"Worldwide, 3.6 million people have been killed in wars since 1990, many in the fifty-five civil wars during that period. Nearly half of the dead have been children, 'reflecting the fact that civilians have increasingly become the victims in contemporary conflicts.' Carol Bellamy, executive director of the United Nations Children's Fund, witnesses 'the many ways conflict affected the lives of children — in Ugandan villages where they are abducted by rebels; in Congo, where they are systematically raped as a weapon of war; and in Iraq, where school enrollment has increased but so has malnutrition.'

"In a personal communication, Vietnam War air force veteran Jim Helt writes:

" 'For me "collateral damage" is one of the most insidious phrases in the English language. At first brush it seems rather innocuous, but it means dead and wounded noncombatant women, children, men, elderly. It sanitizes death. I imagined the terror a typical family living in an apartment in Baghdad would experience. They awake at night to the sound of bombs falling on their city. They see fireworks in the sky, but not friendly fireworks! This goes on night after night. This so-called attack for liberation angers them. It will foster anti-American feelings and it will breed a new generation of terrorists.'

"The technology of destruction has progressed so far that, even if a combatant or civilian survives physically unscathed, he or she is bound to be gravely impacted by the terror it evokes. Richard Gabriel, a former intelligence officer in the Pentagon's Directorate of Foreign Intelligence and an expert on combat psychiatry, states, 'War has simply become too stressful for even the strongest among us to stand for very long.' Every participant in modern war inevitably experiences some degree of psychological, moral, or spiritual breakdown. William Manchester, a marine veteran of the Pacific theatre in World War II, comments regarding combatants in particular, 'No man in battle is really sane. The mind-set of the soldier on the battlefield is a highly disturbed mind, and this is an epidemic insanity which afflicts everybody there, and those not afflicted by it die very quickly.' Gabriel says bluntly:

" 'The simple fact is that men are crushed by the strain of modern war . . . All men are at risk of becoming psychiatric casualties and, in fact, most men will collapse given enough exposure to battle stress. There is no such thing as getting used to combat .. . . Studies of World War II soldiers revealed that about 2 percent [did] not collapse. But these men were already mad, for most of them were aggressive psychopathic personalities before they entered battle. It is only the sane who break down.'

"The archetypal dimensions of war — legends of heroic deeds, divine mentoring of the warrior inspired by elders, and battle conditions where these patterns could be lived out sufficiently to shape the soul — have been handed down through the generations to our present day. Yet modern conditions make the realization of these ancient and proven archetypes anachronistic, if not impossible. In modern war, combatants cannot become larger-than-life heroes. Rather, they are miniscule globules of armed protoplasm hurled at enemies in uncountable numbers. Massive death numbers, a scorched earth policy, and the technological weaponry to accomplish both are the hallmarks of modern war.

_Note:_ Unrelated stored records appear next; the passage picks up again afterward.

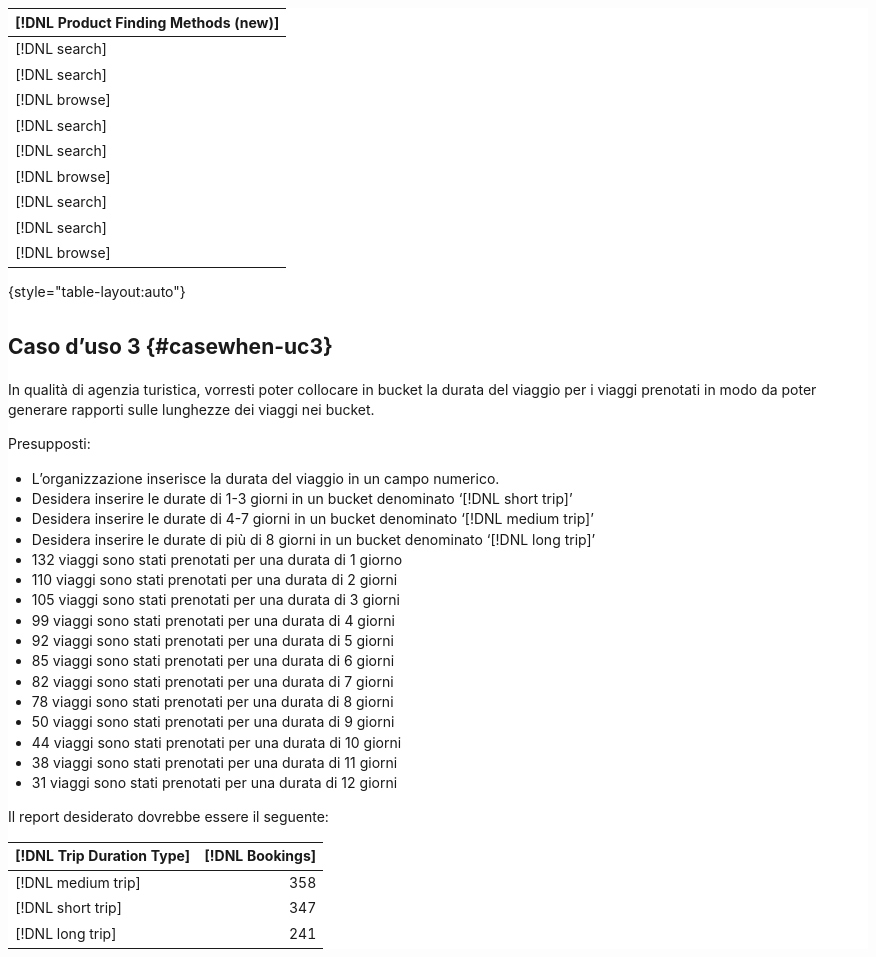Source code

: | [!DNL Product Finding Methods (new)] |
|----|
| [!DNL search] |
| [!DNL search] |
| [!DNL browse] |
| [!DNL search] |
| [!DNL search] |
| [!DNL browse] |
| [!DNL search] |
| [!DNL search] |
| [!DNL browse] |

{style="table-layout:auto"}


## Caso d’uso 3 {#casewhen-uc3}

In qualità di agenzia turistica, vorresti poter collocare in bucket la durata del viaggio per i viaggi prenotati in modo da poter generare rapporti sulle lunghezze dei viaggi nei bucket.

Presupposti:

- L’organizzazione inserisce la durata del viaggio in un campo numerico.
- Desidera inserire le durate di 1-3 giorni in un bucket denominato ‘[!DNL short trip]’
- Desidera inserire le durate di 4-7 giorni in un bucket denominato ‘[!DNL medium trip]’
- Desidera inserire le durate di più di 8 giorni in un bucket denominato ‘[!DNL long trip]’
- 132 viaggi sono stati prenotati per una durata di 1 giorno
- 110 viaggi sono stati prenotati per una durata di 2 giorni
- 105 viaggi sono stati prenotati per una durata di 3 giorni
- 99 viaggi sono stati prenotati per una durata di 4 giorni
- 92 viaggi sono stati prenotati per una durata di 5 giorni
- 85 viaggi sono stati prenotati per una durata di 6 giorni
- 82 viaggi sono stati prenotati per una durata di 7 giorni
- 78 viaggi sono stati prenotati per una durata di 8 giorni
- 50 viaggi sono stati prenotati per una durata di 9 giorni
- 44 viaggi sono stati prenotati per una durata di 10 giorni
- 38 viaggi sono stati prenotati per una durata di 11 giorni
- 31 viaggi sono stati prenotati per una durata di 12 giorni

Il report desiderato dovrebbe essere il seguente:

| [!DNL Trip Duration Type] | [!DNL Bookings] |
|----|---:|
| [!DNL medium trip] | 358 |
| [!DNL short trip] | 347 |
| [!DNL long trip] | 241 |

"In the moral and spiritual vacuum caused by this much destruction, the only meaning that remains is mere survival. And survival, now reduced to an accident in the midst of global carnage, is laden with a sense of unworthiness and guilt. As Manchester said about the battle for Okinawa during World War II, 'The fact remains that more than seventy-seven thousand civilians died here during the battle, and no one comes out of a fight like that with clean hands.' Under such conditions, the ancient mythic heroism, spirituality, and initiatory values of warfare are canceled out.

"Yet the mythic dimensions of war remain very much with us as universal patterns in the human psyche that we attempt to replicate in every epoch of history. Young men, and now women, too, still march off as individual combatants striving to live out the model of the mythic warrior-hero. Whether enlisted as recruits for official or paramilitary, military or insurgent, guerilla or terrorist forces, they are taught, and still believe, that their wills, values, and small arms can stand as Excaliburs against evil. But into what kind of arena do they carry their patriotism and their impulse for heroism and initiation? We are trapped in a terrible tension between the soul's craving for realization of the warrior archetype and the realities of a warfare that devastates the soul who seeks it."